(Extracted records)
________________

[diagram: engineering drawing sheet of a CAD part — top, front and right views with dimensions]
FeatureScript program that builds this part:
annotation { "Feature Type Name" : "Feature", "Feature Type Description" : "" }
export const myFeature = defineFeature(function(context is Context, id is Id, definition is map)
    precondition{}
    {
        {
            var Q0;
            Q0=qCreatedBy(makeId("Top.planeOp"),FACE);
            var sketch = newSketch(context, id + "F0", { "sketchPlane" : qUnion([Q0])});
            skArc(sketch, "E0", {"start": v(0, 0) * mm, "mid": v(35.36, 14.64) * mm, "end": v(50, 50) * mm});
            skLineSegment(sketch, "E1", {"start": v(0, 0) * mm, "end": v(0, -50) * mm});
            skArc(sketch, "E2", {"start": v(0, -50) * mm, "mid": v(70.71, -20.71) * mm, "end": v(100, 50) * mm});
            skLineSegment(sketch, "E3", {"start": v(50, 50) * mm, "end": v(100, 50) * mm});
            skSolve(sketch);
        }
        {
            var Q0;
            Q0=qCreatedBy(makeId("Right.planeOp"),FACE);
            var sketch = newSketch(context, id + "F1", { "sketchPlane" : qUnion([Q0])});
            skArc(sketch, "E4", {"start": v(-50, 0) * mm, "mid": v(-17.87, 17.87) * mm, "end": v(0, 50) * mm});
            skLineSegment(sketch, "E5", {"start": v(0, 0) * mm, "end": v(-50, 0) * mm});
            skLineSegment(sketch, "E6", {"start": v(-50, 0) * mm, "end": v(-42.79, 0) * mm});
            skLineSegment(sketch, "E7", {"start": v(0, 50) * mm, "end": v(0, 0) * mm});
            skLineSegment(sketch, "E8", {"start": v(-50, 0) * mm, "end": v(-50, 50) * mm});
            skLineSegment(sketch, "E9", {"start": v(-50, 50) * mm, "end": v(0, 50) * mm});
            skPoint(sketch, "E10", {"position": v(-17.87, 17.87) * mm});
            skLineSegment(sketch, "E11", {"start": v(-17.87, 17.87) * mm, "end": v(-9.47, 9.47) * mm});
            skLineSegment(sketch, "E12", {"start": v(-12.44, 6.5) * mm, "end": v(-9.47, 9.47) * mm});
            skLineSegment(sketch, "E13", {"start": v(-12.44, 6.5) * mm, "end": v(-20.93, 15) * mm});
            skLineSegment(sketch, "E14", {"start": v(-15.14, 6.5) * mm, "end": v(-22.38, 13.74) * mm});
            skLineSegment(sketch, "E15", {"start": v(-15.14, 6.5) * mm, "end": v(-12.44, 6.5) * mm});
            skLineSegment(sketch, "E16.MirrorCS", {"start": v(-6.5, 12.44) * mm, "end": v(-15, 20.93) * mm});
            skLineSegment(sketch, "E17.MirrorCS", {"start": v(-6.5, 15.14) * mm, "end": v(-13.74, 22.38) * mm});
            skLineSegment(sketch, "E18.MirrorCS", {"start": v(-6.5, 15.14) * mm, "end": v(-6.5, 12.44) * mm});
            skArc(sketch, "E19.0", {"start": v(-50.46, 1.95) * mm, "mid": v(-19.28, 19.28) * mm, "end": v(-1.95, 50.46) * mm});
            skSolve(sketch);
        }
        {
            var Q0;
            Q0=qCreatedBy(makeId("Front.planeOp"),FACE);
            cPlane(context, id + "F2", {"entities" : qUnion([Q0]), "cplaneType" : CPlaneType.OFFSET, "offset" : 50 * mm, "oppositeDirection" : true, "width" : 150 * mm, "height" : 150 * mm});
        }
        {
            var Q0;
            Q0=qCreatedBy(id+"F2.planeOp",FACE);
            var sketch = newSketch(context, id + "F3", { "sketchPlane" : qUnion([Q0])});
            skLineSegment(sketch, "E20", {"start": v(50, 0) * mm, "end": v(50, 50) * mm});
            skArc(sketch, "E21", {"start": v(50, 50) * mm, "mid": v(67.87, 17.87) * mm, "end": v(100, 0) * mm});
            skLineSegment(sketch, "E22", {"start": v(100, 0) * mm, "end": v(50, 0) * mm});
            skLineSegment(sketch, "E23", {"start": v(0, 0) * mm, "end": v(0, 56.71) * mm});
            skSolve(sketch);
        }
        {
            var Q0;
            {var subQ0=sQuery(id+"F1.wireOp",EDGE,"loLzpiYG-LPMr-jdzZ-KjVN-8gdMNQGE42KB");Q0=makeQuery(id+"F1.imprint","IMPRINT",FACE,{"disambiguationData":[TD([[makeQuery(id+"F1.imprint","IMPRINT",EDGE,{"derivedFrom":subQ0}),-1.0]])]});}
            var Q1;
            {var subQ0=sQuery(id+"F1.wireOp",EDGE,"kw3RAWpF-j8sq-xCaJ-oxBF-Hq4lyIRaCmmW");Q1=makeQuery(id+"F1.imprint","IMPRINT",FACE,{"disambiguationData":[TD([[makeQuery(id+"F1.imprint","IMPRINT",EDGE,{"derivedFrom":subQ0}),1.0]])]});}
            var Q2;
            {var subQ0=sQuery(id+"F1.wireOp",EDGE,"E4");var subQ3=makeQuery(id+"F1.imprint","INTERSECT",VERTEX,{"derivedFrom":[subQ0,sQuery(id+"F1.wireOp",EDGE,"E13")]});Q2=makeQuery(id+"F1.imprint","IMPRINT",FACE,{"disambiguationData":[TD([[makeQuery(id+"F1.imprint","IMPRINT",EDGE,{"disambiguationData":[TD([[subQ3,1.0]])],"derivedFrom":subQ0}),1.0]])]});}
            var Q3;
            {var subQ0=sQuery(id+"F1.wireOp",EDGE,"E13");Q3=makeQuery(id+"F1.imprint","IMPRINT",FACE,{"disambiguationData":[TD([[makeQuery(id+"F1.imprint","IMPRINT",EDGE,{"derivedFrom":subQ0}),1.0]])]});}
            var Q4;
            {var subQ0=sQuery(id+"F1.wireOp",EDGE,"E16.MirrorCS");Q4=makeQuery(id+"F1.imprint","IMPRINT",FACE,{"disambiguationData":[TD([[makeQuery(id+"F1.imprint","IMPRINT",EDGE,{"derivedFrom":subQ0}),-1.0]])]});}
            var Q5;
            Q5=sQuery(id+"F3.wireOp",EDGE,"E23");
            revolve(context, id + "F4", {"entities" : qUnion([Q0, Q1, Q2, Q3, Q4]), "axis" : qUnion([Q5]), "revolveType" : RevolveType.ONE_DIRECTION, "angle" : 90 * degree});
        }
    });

________________

Quote the data word for word, from its first line through the line that contains "v(-42.79, 0) *", including both of those lines.

▶ RESULT:
[diagram: engineering drawing sheet of a CAD part — top, front and right views with dimensions]
FeatureScript program that builds this part:
annotation { "Feature Type Name" : "Feature", "Feature Type Description" : "" }
export const myFeature = defineFeature(function(context is Context, id is Id, definition is map)
    precondition{}
    {
        {
            var Q0;
            Q0=qCreatedBy(makeId("Top.planeOp"),FACE);
            var sketch = newSketch(context, id + "F0", { "sketchPlane" : qUnion([Q0])});
            skArc(sketch, "E0", {"start": v(0, 0) * mm, "mid": v(35.36, 14.64) * mm, "end": v(50, 50) * mm});
            skLineSegment(sketch, "E1", {"start": v(0, 0) * mm, "end": v(0, -50) * mm});
            skArc(sketch, "E2", {"start": v(0, -50) * mm, "mid": v(70.71, -20.71) * mm, "end": v(100, 50) * mm});
            skLineSegment(sketch, "E3", {"start": v(50, 50) * mm, "end": v(100, 50) * mm});
            skSolve(sketch);
        }
        {
            var Q0;
            Q0=qCreatedBy(makeId("Right.planeOp"),FACE);
            var sketch = newSketch(context, id + "F1", { "sketchPlane" : qUnion([Q0])});
            skArc(sketch, "E4", {"start": v(-50, 0) * mm, "mid": v(-17.87, 17.87) * mm, "end": v(0, 50) * mm});
            skLineSegment(sketch, "E5", {"start": v(0, 0) * mm, "end": v(-50, 0) * mm});
            skLineSegment(sketch, "E6", {"start": v(-50, 0) * mm, "end": v(-42.79, 0) * mm});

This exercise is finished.